Copy each of the entries below character for character, keeping every line break, space, and symbol unchanged.

-- Opening Marker --

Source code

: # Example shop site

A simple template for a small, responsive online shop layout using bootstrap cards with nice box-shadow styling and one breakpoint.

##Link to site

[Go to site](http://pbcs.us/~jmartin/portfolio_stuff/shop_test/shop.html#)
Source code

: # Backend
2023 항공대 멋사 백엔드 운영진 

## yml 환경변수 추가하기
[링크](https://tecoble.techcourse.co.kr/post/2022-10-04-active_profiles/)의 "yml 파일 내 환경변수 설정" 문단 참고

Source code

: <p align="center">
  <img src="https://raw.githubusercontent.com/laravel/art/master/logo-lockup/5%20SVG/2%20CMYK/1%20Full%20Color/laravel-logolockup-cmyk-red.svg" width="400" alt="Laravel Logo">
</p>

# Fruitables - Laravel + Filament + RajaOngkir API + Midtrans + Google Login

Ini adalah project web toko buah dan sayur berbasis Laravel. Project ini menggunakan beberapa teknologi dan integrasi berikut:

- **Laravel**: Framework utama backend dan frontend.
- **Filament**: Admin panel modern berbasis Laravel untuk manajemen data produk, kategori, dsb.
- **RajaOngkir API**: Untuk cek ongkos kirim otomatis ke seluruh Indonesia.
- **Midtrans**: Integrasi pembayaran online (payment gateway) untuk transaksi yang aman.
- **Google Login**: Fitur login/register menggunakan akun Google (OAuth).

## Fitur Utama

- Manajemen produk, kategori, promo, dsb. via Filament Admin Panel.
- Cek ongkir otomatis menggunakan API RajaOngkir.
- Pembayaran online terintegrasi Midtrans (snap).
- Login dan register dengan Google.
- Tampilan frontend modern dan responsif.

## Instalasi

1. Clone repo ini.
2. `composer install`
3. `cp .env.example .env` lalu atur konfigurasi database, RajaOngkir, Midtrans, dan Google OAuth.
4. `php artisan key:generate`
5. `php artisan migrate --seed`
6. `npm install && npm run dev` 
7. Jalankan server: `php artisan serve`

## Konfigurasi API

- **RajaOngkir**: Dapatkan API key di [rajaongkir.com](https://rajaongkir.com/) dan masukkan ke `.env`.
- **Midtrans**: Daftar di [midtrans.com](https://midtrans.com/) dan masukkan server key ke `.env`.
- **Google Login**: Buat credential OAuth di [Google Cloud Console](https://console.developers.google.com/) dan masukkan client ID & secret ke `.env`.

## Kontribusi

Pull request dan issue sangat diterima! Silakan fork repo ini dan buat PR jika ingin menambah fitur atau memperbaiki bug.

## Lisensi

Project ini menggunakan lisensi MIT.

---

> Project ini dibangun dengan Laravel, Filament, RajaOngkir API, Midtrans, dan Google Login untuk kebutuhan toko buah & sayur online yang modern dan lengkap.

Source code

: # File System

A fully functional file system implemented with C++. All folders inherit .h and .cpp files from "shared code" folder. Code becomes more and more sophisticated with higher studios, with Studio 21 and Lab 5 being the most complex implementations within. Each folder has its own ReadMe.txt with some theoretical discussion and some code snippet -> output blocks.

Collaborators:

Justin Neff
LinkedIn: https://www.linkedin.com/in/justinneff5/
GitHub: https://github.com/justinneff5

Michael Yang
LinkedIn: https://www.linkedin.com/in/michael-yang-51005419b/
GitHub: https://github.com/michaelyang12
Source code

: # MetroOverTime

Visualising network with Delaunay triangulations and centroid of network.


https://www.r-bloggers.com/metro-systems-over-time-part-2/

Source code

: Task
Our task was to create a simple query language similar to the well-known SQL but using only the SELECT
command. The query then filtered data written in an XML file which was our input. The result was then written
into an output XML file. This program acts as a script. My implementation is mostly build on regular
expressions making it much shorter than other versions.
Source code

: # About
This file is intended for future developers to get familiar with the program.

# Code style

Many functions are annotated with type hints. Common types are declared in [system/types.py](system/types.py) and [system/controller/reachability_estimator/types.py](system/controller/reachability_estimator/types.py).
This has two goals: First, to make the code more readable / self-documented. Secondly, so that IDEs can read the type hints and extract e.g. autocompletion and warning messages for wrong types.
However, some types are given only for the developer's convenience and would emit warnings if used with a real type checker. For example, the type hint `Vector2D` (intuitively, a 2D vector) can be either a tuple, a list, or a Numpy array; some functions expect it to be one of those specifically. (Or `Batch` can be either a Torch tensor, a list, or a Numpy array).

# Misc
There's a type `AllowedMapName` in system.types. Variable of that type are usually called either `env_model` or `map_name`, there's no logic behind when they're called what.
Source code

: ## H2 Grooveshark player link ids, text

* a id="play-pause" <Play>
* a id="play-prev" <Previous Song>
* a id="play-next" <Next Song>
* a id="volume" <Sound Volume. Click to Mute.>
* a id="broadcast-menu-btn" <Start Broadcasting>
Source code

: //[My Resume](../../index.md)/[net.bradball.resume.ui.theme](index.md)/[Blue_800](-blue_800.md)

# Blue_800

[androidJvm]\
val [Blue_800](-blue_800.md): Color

-- Closing Marker --

**REPLY**
Source code

: # Example shop site

A simple template for a small, responsive online shop layout using bootstrap cards with nice box-shadow styling and one breakpoint.

##Link to site

[Go to site](http://pbcs.us/~jmartin/portfolio_stuff/shop_test/shop.html#)
Source code

: # Backend
2023 항공대 멋사 백엔드 운영진 

## yml 환경변수 추가하기
[링크](https://tecoble.techcourse.co.kr/post/2022-10-04-active_profiles/)의 "yml 파일 내 환경변수 설정" 문단 참고

Source code

: <p align="center">
  <img src="https://raw.githubusercontent.com/laravel/art/master/logo-lockup/5%20SVG/2%20CMYK/1%20Full%20Color/laravel-logolockup-cmyk-red.svg" width="400" alt="Laravel Logo">
</p>

# Fruitables - Laravel + Filament + RajaOngkir API + Midtrans + Google Login

Ini adalah project web toko buah dan sayur berbasis Laravel. Project ini menggunakan beberapa teknologi dan integrasi berikut:

- **Laravel**: Framework utama backend dan frontend.
- **Filament**: Admin panel modern berbasis Laravel untuk manajemen data produk, kategori, dsb.
- **RajaOngkir API**: Untuk cek ongkos kirim otomatis ke seluruh Indonesia.
- **Midtrans**: Integrasi pembayaran online (payment gateway) untuk transaksi yang aman.
- **Google Login**: Fitur login/register menggunakan akun Google (OAuth).

## Fitur Utama

- Manajemen produk, kategori, promo, dsb. via Filament Admin Panel.
- Cek ongkir otomatis menggunakan API RajaOngkir.
- Pembayaran online terintegrasi Midtrans (snap).
- Login dan register dengan Google.
- Tampilan frontend modern dan responsif.

## Instalasi

1. Clone repo ini.
2. `composer install`
3. `cp .env.example .env` lalu atur konfigurasi database, RajaOngkir, Midtrans, dan Google OAuth.
4. `php artisan key:generate`
5. `php artisan migrate --seed`
6. `npm install && npm run dev` 
7. Jalankan server: `php artisan serve`

## Konfigurasi API

- **RajaOngkir**: Dapatkan API key di [rajaongkir.com](https://rajaongkir.com/) dan masukkan ke `.env`.
- **Midtrans**: Daftar di [midtrans.com](https://midtrans.com/) dan masukkan server key ke `.env`.
- **Google Login**: Buat credential OAuth di [Google Cloud Console](https://console.developers.google.com/) dan masukkan client ID & secret ke `.env`.

## Kontribusi

Pull request dan issue sangat diterima! Silakan fork repo ini dan buat PR jika ingin menambah fitur atau memperbaiki bug.

## Lisensi

Project ini menggunakan lisensi MIT.

---

> Project ini dibangun dengan Laravel, Filament, RajaOngkir API, Midtrans, dan Google Login untuk kebutuhan toko buah & sayur online yang modern dan lengkap.

Source code

: # File System

A fully functional file system implemented with C++. All folders inherit .h and .cpp files from "shared code" folder. Code becomes more and more sophisticated with higher studios, with Studio 21 and Lab 5 being the most complex implementations within. Each folder has its own ReadMe.txt with some theoretical discussion and some code snippet -> output blocks.

Collaborators:

Justin Neff
LinkedIn: https://www.linkedin.com/in/justinneff5/
GitHub: https://github.com/justinneff5

Michael Yang
LinkedIn: https://www.linkedin.com/in/michael-yang-51005419b/
GitHub: https://github.com/michaelyang12
Source code

: # MetroOverTime

Visualising network with Delaunay triangulations and centroid of network.


https://www.r-bloggers.com/metro-systems-over-time-part-2/

Source code

: Task
Our task was to create a simple query language similar to the well-known SQL but using only the SELECT
command. The query then filtered data written in an XML file which was our input. The result was then written
into an output XML file. This program acts as a script. My implementation is mostly build on regular
expressions making it much shorter than other versions.
Source code

: # About
This file is intended for future developers to get familiar with the program.

# Code style

Many functions are annotated with type hints. Common types are declared in [system/types.py](system/types.py) and [system/controller/reachability_estimator/types.py](system/controller/reachability_estimator/types.py).
This has two goals: First, to make the code more readable / self-documented. Secondly, so that IDEs can read the type hints and extract e.g. autocompletion and warning messages for wrong types.
However, some types are given only for the developer's convenience and would emit warnings if used with a real type checker. For example, the type hint `Vector2D` (intuitively, a 2D vector) can be either a tuple, a list, or a Numpy array; some functions expect it to be one of those specifically. (Or `Batch` can be either a Torch tensor, a list, or a Numpy array).

# Misc
There's a type `AllowedMapName` in system.types. Variable of that type are usually called either `env_model` or `map_name`, there's no logic behind when they're called what.
Source code

: ## H2 Grooveshark player link ids, text

* a id="play-pause" <Play>
* a id="play-prev" <Previous Song>
* a id="play-next" <Next Song>
* a id="volume" <Sound Volume. Click to Mute.>
* a id="broadcast-menu-btn" <Start Broadcasting>
Source code

: //[My Resume](../../index.md)/[net.bradball.resume.ui.theme](index.md)/[Blue_800](-blue_800.md)

# Blue_800

[androidJvm]\
val [Blue_800](-blue_800.md): Color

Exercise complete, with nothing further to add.